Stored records
==================================================

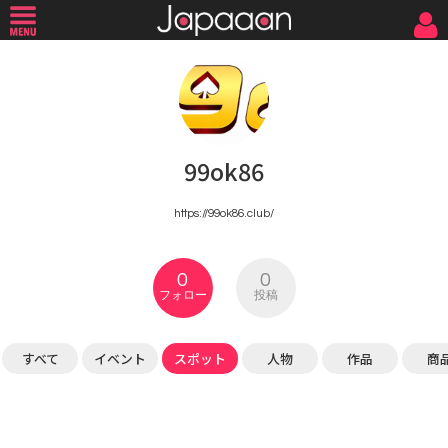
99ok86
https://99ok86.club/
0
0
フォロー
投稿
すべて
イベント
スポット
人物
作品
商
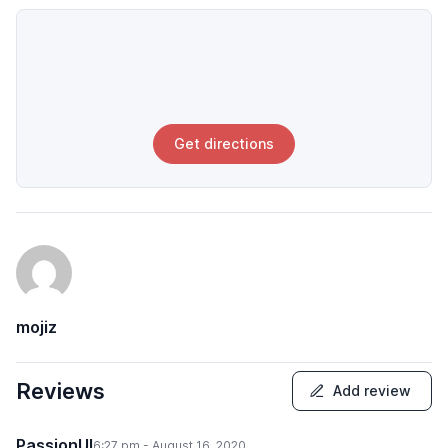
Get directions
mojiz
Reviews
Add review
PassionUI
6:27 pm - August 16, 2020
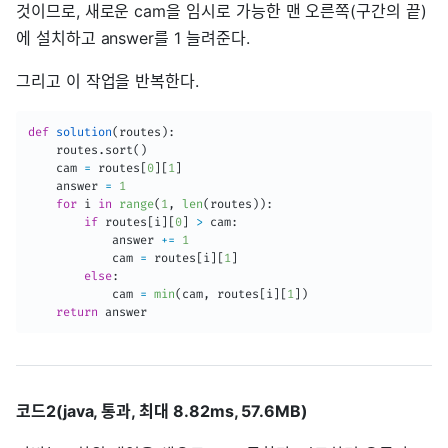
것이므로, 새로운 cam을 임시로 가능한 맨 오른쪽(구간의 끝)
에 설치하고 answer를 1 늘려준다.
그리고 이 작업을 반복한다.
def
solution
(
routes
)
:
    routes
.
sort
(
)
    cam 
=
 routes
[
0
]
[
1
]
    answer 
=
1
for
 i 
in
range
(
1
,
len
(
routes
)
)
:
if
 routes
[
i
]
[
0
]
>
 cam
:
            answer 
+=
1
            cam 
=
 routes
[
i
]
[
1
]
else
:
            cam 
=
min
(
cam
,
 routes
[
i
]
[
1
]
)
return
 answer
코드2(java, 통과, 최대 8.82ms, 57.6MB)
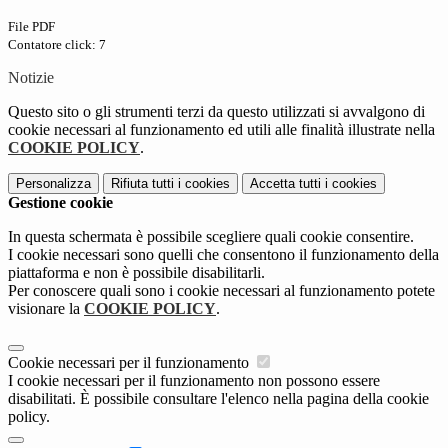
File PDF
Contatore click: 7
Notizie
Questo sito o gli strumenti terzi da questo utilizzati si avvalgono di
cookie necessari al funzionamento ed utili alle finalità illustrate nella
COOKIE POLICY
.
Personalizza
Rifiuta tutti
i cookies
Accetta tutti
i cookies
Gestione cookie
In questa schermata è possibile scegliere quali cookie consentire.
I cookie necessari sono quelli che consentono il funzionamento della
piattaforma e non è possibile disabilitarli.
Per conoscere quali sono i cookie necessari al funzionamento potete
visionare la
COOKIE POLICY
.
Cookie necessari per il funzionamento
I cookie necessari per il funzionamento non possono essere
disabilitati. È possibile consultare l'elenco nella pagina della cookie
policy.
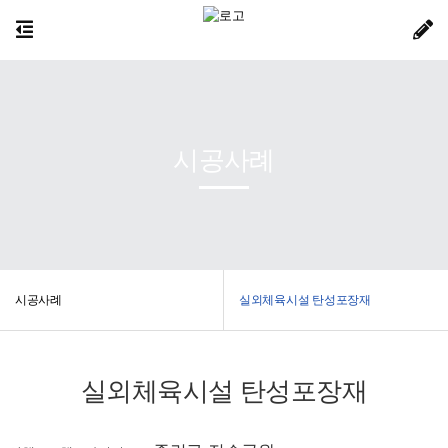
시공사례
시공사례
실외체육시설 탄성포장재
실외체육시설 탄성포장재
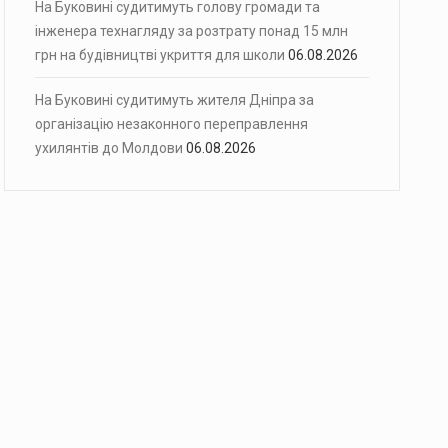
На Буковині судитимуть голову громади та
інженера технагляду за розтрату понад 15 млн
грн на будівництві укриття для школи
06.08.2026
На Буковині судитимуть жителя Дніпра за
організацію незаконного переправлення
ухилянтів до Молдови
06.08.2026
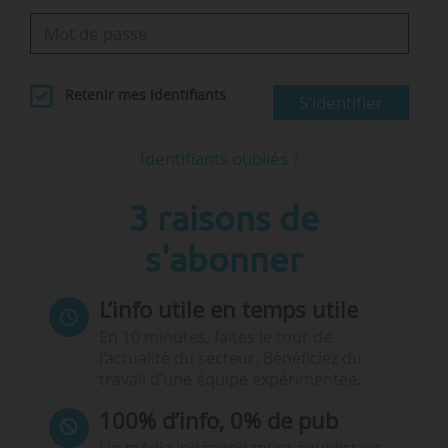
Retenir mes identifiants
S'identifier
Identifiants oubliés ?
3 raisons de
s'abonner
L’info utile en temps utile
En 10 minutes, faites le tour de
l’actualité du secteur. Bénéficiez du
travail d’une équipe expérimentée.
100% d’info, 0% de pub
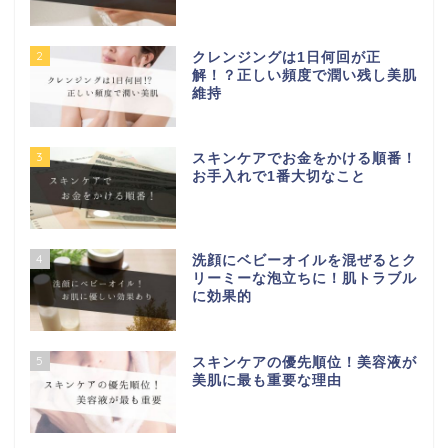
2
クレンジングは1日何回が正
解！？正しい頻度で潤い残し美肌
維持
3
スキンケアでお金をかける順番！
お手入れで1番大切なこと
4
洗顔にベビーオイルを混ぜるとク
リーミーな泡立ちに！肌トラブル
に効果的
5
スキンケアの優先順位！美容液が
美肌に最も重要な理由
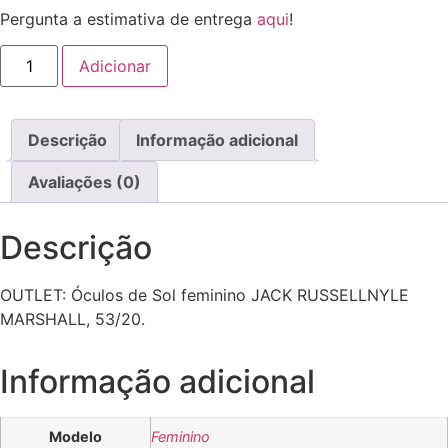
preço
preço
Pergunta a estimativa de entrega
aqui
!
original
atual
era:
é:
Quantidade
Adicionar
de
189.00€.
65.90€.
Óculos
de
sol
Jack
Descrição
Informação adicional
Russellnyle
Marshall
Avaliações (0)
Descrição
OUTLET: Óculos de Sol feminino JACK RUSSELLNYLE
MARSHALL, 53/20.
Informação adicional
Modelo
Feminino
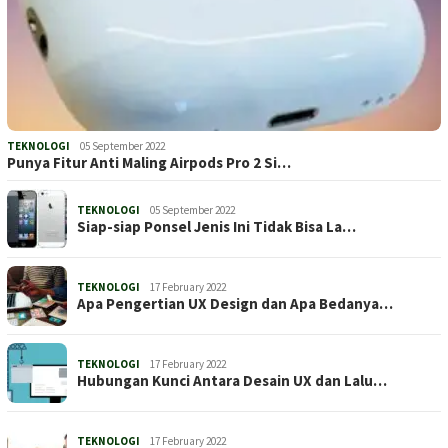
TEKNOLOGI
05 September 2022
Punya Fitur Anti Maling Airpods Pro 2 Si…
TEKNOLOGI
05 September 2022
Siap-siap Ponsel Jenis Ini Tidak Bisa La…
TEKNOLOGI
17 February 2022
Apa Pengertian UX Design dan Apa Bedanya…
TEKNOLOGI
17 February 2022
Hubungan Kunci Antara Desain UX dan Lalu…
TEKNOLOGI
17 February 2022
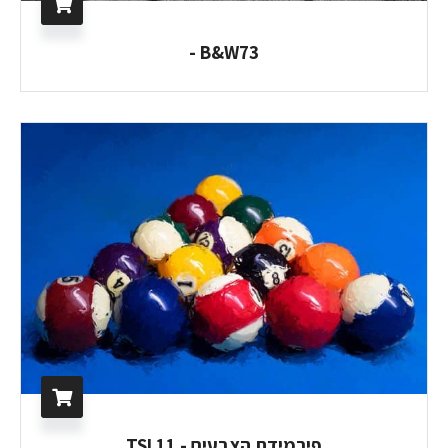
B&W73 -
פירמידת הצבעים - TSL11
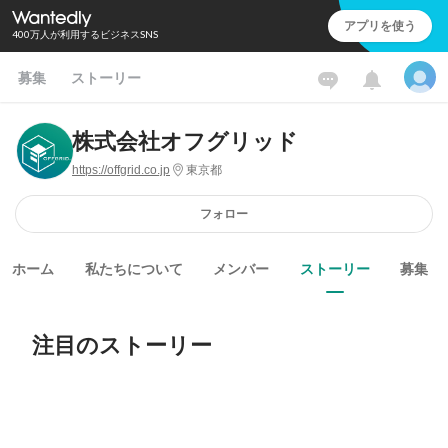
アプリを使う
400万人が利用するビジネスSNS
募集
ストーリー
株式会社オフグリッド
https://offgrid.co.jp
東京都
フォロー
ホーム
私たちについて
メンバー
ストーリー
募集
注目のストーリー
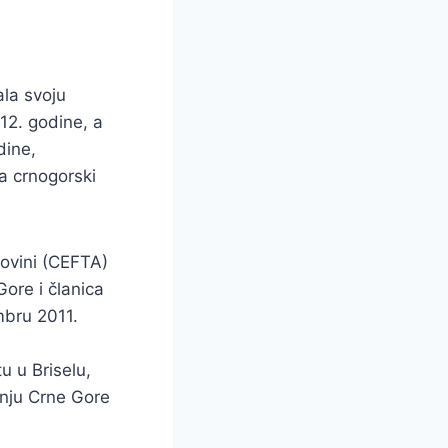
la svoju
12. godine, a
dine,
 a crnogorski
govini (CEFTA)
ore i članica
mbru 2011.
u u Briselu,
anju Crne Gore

==================================================

▶ _Assigned task_:
Show each line from the rows above that contains the string "necessari".

▶ _Result of the task_:
cookie necessari al funzionamento ed utili alle finalità illustrate nella
I cookie necessari sono quelli che consentono il funzionamento della
Per conoscere quali sono i cookie necessari al funzionamento potete
Cookie necessari per il funzionamento
I cookie necessari per il funzionamento non possono essere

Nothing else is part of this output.